While that may not sound like much, the study describes the cumulative drop in workplace exertion as accounting for "a large portion" of the increase in weight over the last 50 years.


Dr. Toni Yancey, a health services professor at UCLA, wrote a book called "Instant Recess" that offers ideas for incorporating more activity 10 minutes at a time. She notes that the earliest humans spent their days on the move in search of food and shelter, while the typical modern human sits in a car while commuting to work, only to sit in a chair all day, and then drive home to sit in front of the television.


"It's just the last 30, 40 years that we've removed all these activities," Yancey said. "People just literally don't have to move a muscle."


While Yancey, who also uses a treadmill desk, offers practical ideas for taking breaks, she stresses that workplace culture also needs to change.


"The culture says if you're a good worker, you're chained to your desk the entire day," she said. "If you get lunch, you order it in and you eat in front of your computer."


She said taking breaks to walk and stretch makes for better employees because movement stimulates the brain.
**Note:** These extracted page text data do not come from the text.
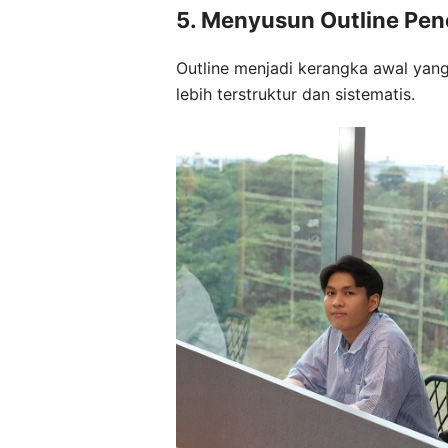
5. Menyusun Outline Pene
Outline menjadi kerangka awal ya
lebih terstruktur dan sistematis.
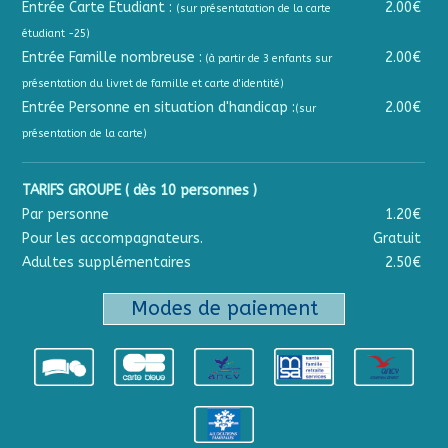
Entrée Carte Étudiant :
2.00€
(sur présentatation de la carte
étudiant -25)
Entrée Famille nombreuse :
2.00€
(à partir de 3 enfants sur
présentation du livret de famille et carte d'identité)
Entrée Personne en situation d'handicap :
2.00€
(sur
présentation de la carte)
TARIFS GROUPE ( dès 10 personnes )
Par personne
1.20€
Pour les accompagnateurs.
Gratuit
Adultes supplémentaires
2.50€
Modes de paiement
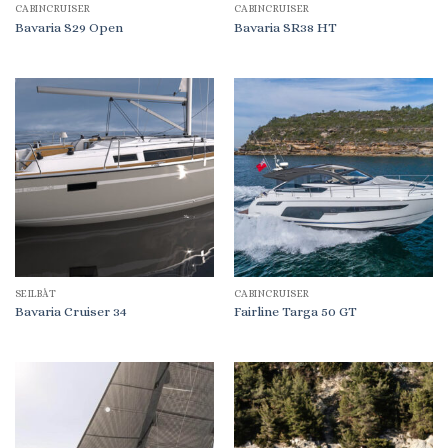
CABINCRUISER
CABINCRUISER
Bavaria S29 Open
Bavaria SR38 HT
SEILBÅT
CABINCRUISER
Bavaria Cruiser 34
Fairline Targa 50 GT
She said research has proven greater productivity among assembly line workers when they stopped for activity breaks.


"We lose alertness and concentration," Yancey said. "Cognitive function is not good when we're sitting around for long periods of time. When you disrupt that, you can improve how people perform, totally unconsciously."


Hirsch, who was laid off recently from Hoag and is searching for another job, said he feels good about his investment in the treadmill desk and his results. He found he could do most of his computer work while walking, although he would step on the side rails when he needed better control to use the mouse.


He paid just under $400 for the desk and $350 for the treadmill. Hirsch's expenses didn't stop there. He eventually had to buy a smaller belt and pants.


"I was happy," he said. "My doctors were happy. My wife didn't complain."